The Irish political and social institution that made the deepest impression
on Canada was undoubtedly the Orange Order. In a country with a deeply
conservative, loyal and Protestant tradition, the Orange Order found
ideal conditions to flourish. Towards the end of the 19th century, Orangeism
contributed to the English Canadian imperialist vision of a strong Canada
playing an active and dynamic role in the British Empire. Orangemen
called for Canadian unity under one flag, one language and one school
system.
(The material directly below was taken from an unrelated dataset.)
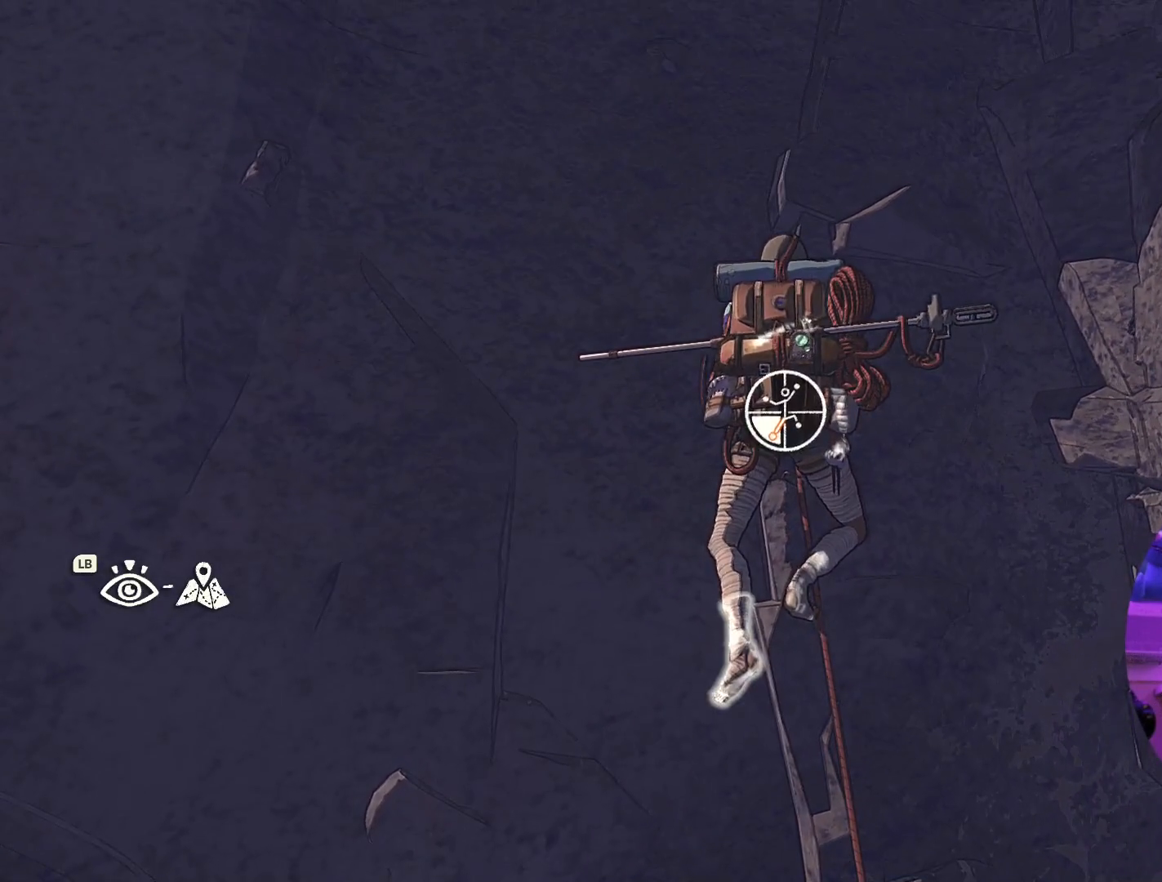
{"buttons": [], "left_stick": "up", "right_stick": "center", "events": [[134, "R1", "up"], [134, "R2", "up"], [217, "left_stick", "up"]]}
With its prohibition of Catholics as members, its anti-Catholic
oaths, toasts and jests and its evocative damnation of the Great Whore
of Rome (the Pope), the Orange Order also brought severe sectarian prejudices
into Canada. 15
For their part, Irish Catholics seem to have been equally prejudiced
against Protestants (though, because they were in a minority in most
communities, they were hardly as loud-spoken about it). Anti-Protestant
feeling took its most explicit form when Catholics campaigned against
their children being taught in the same schools as Protestants. Adopting
tactics that had been employed successfully in Ireland, the Catholic
authorities in most parts of Canada eventually won government agreement
for some degree of support for a Catholic school system, and achieved
educational segregation, still active today. 16
The Irish system of education became enormously influential in British
North America. In Ontario, the content of the school curriculum was
imported directly from Ireland. When the educational reformer Egerton
Ryerson took control of the Ontario school system in the 1840s, he introduced
Irish texts schools. By the time of Confederation in 1867, virtually
all young people of English, Scottish and Irish ethnicity in Ontario
had acquired their ideas of political loyalty and were taught moral
values through a curriculum that had been designed specifically for
Ireland! 17
In addition to its curriculum,
Ontario's educational structure was also taken from Ireland. Ryerson
adopted the Irish system of a strong central authority that controlled
what was taught in schools, that operated a "normal school"
to train teachers, and that attempted to improve teacher qualifications.
At the same time, Ontario followed Irish patterns of giving local school
boards day-to-day control of the schools and of teacher employment policy.
This Irish-based system was then transferred to British Columbia, and
later to the Northwest Territories and Manitoba. 18
Endnotes
1 - 18 Wilson, David, The Irish in Canada, Canada's Ethnic
Groups, Canadian Historical Society, 1989
The Canadian Encyclopedia 2000 McClelland and Stewart.